Non è solo nostalgia, ma desiderio di cercare, nel passato, risposte sul presente. E appassionarsi a belle storie…
Modesta, icona moderna travestita da eroina del Novecento
Valeria Golino dirige L’arte della gioia e accende un faro su una protagonista disturbante e meravigliosamente fuori dagli schemi. Modesta – interpretata da Tecla Insolia – è libera, spietata, amorale. Ma dietro la Sicilia della prima metà del secolo scorso, c’è una riflessione lucidissima sull’autodeterminazione femminile. E una scrittrice da riscoprire: Goliarda Sapienza.
L'arte della gioia
Mussolini diventa serie – e fa paura (di nuovo)
M- Il figlio del secolo, tratto da Antonio Scurati, ha portato il fascismo in tv. Luca Marinelli è un Benito Mussolini magnetico e inquietante. La serie alterna ricostruzione storica e teatralità, per raccontare non solo come nasce il potere, ma come continua a parlarci. Anche oggi.
Hitler, il cibo e la paura
Nel film Le assaggiatrici, diretto da Silvio Soldini, ora nelle sale, la guerra passa per lo stomaco. Giovani donne costrette ad assaggiare i pasti di Hitler per evitare un possibile avvelenamento. Una storia vera, diventata romanzo (di Rosella Postorino) e ora film. Il risultato? Un racconto asciutto, disturbante, dove la sopravvivenza è anche un atto politico. E la colpa non è sempre una scelta.
Le assaggiatrici
Il ritorno de Il Gattopardo
Sessant’anni dopo Visconti, la serie tv riparte da una frase più attuale che mai: “Se vogliamo che tutto rimanga com’è, bisogna che tutto cambi”. Sullo sfondo, la Sicilia. In primo piano, la trasformazione. Nella nuova versione, i personaggi femminili si riscrivono: da comprimarie a protagoniste, si ribellano a un destino già scritto.
Il Gattopardo
La nuova febbre dei romanzi storici
La tendenza è chiara. La portalettere, bestseller ambientato nel dopoguerra salentino, diventerà una serie. E intanto le librerie si riempiono di storie che rileggono il passato da angolazioni intime e inedite.
Come La grande sete di Erica Cassano, ambientato nella Napoli affamata e in macerie del '45. O Clementina di Giuliana Salvi, che ripercorre la storia di una bisnonna rivoluzionaria nell’educazione dei bambini nel Salento del primo Novecento. Entrambi ai vertici delle classifiche.
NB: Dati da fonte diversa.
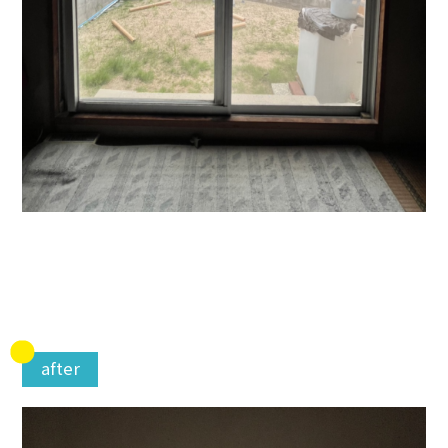
after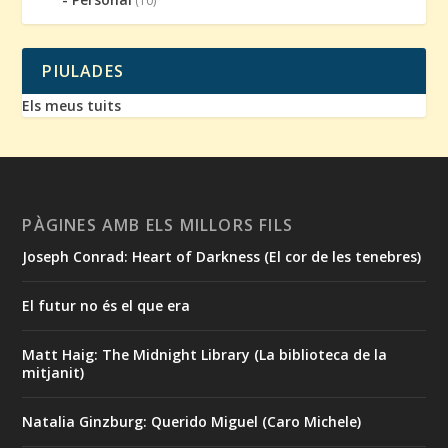
(10)
PIULADES
Els meus tuits
PÀGINES AMB ELS MILLORS FILS
Joseph Conrad: Heart of Darkness (El cor de les tenebres)
El futur no és el que era
Matt Haig: The Midnight Library (La biblioteca de la
mitjanit)
Natalia Ginzburg: Querido Miguel (Caro Michele)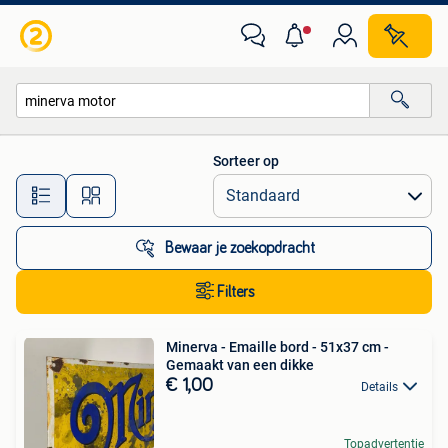
Alle categorieën…
Sorteer op
Alle afstanden…
Bewaar je zoekopdracht
Filters
Minerva - Emaille bord - 51x37 cm -
Gemaakt van een dikke
€ 1,00
Details
Topadvertentie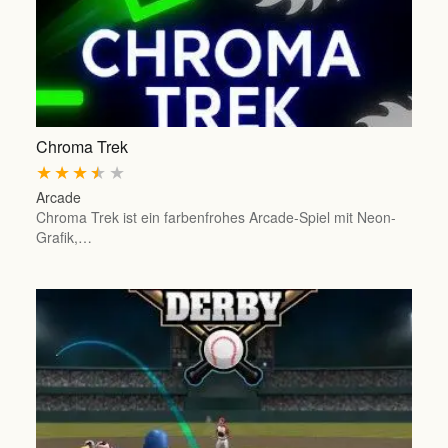
Chroma Trek
★
★
★
★
★
Arcade
Chroma Trek ist ein farbenfrohes Arcade-Spiel mit Neon-
Grafik,…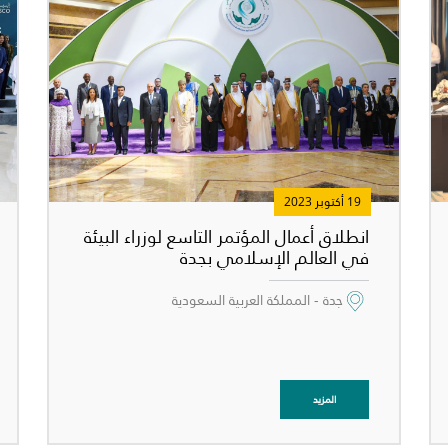
19 أكتوبر 2023
انطلاق أعمال المؤتمر التاسع لوزراء البيئة
في العالم الإسلامي بجدة
جدة - المملكة العربية السعودية
لغاية
راض لأقص
المزيد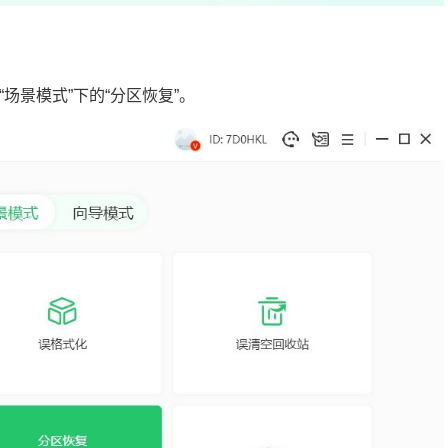
场景模式”下的“分区恢复”。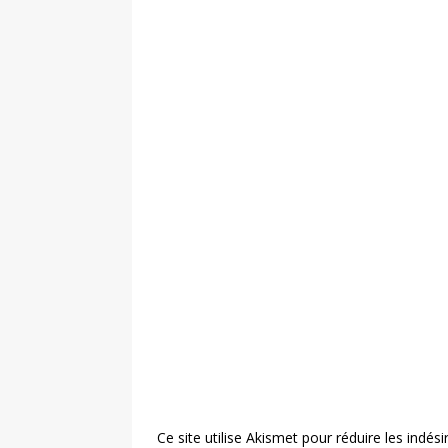
Ce site utilise Akismet pour réduire les indési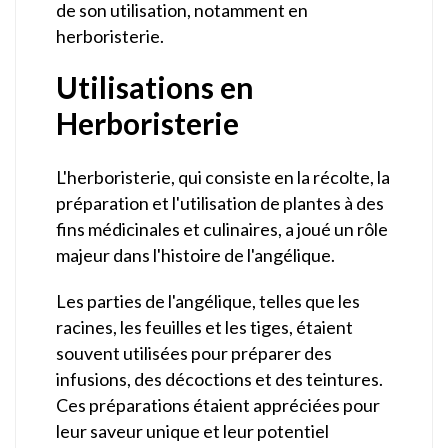
de son utilisation, notamment en
herboristerie.
Utilisations en
Herboristerie
L'herboristerie, qui consiste en la récolte, la
préparation et l'utilisation de plantes à des
fins médicinales et culinaires, a joué un rôle
majeur dans l'histoire de l'angélique.
Les parties de l'angélique, telles que les
racines, les feuilles et les tiges, étaient
souvent utilisées pour préparer des
infusions, des décoctions et des teintures.
Ces préparations étaient appréciées pour
leur saveur unique et leur potentiel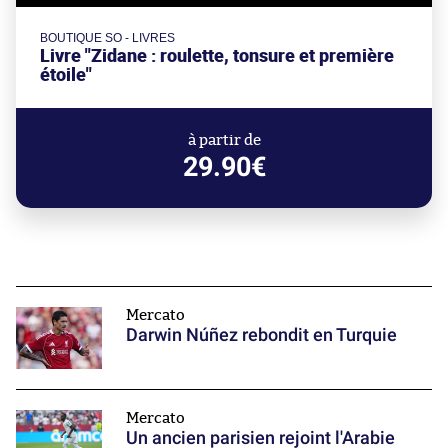
BOUTIQUE SO - LIVRES
Livre "Zidane : roulette, tonsure et première
étoile"
à partir de
29.90€
Mercato
Darwin Núñez rebondit en Turquie
Mercato
Un ancien parisien rejoint l'Arabie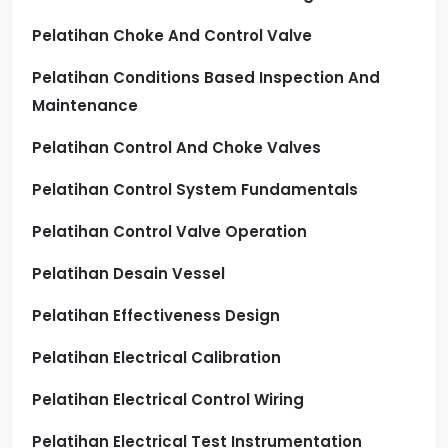
Pelatihan Choke And Control Valve
Pelatihan Conditions Based Inspection And
Maintenance
Pelatihan Control And Choke Valves
Pelatihan Control System Fundamentals
Pelatihan Control Valve Operation
Pelatihan Desain Vessel
Pelatihan Effectiveness Design
Pelatihan Electrical Calibration
Pelatihan Electrical Control Wiring
Pelatihan Electrical Test Instrumentation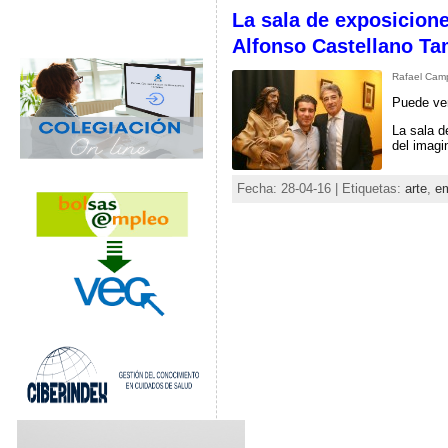
La sala de exposicion
Alfonso Castellano Ta
Rafael Camp
Puede ver
La sala d
del imagi
Fecha: 28-04-16 | Etiquetas:
arte
,
e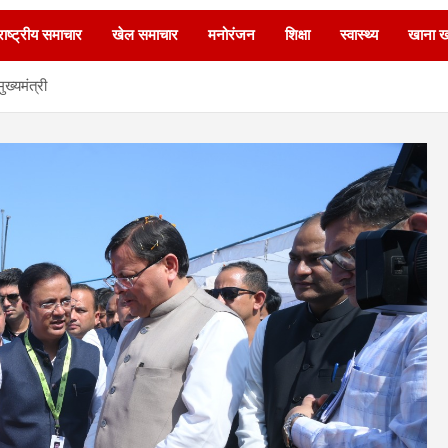
ाष्ट्रीय समाचार
खेल समाचार
मनोरंजन
शिक्षा
स्वास्थ्य
खाना 
ख्यमंत्री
La grande sete di Erica Cassano Clementina di Giuliana Salvi
Far rivivere i classici
Il conte di Montecristo è già arrivato in tv con Sam Claflin. E nel 2026 tocca a Cime tempestose, diretta da Emerald Fennell, con Margot Robbie e Jacob Elordi. Il classico diventa hype. Dalle serie tv ai social network.
Il costume diventa pop
Bridgerton, Downton Abbey, l’universo austeniano riscritto in chiave queer, inclusiva, irriverente. I period drama non sono più (solo) drammi in costume. Sono strumenti brillanti per parlare di razza, genere, classismo, femminismo. Dietro corsetti e balli, c’è molto più di quello che sembra. Il terzo attesissimo film della saga di Downton Abbey è previsto per settembre 2025.
Il mito diventa action: Nolan firma L’Odissea
Altro appuntamento imperdibile è luglio 2026: Christopher Nolan porta Ulisse in giro per il mondo. L’Odissea, girata in queste settimane in IMAX tra Mediterraneo e Asia, con Matt Damon, Tom Holland e Zendaya rilancia il peplum con ambizioni altissime. Dopo Gladiatore II, l’antichità torna a essere cinema spettacolare..
Perché il passato?
Il passato rassicura, offre ordine, struttura. Ma non è solo una comfort zone narrativa, è materiale vivo per rileggere il presente. Con storie avvincenti, ieri come oggi.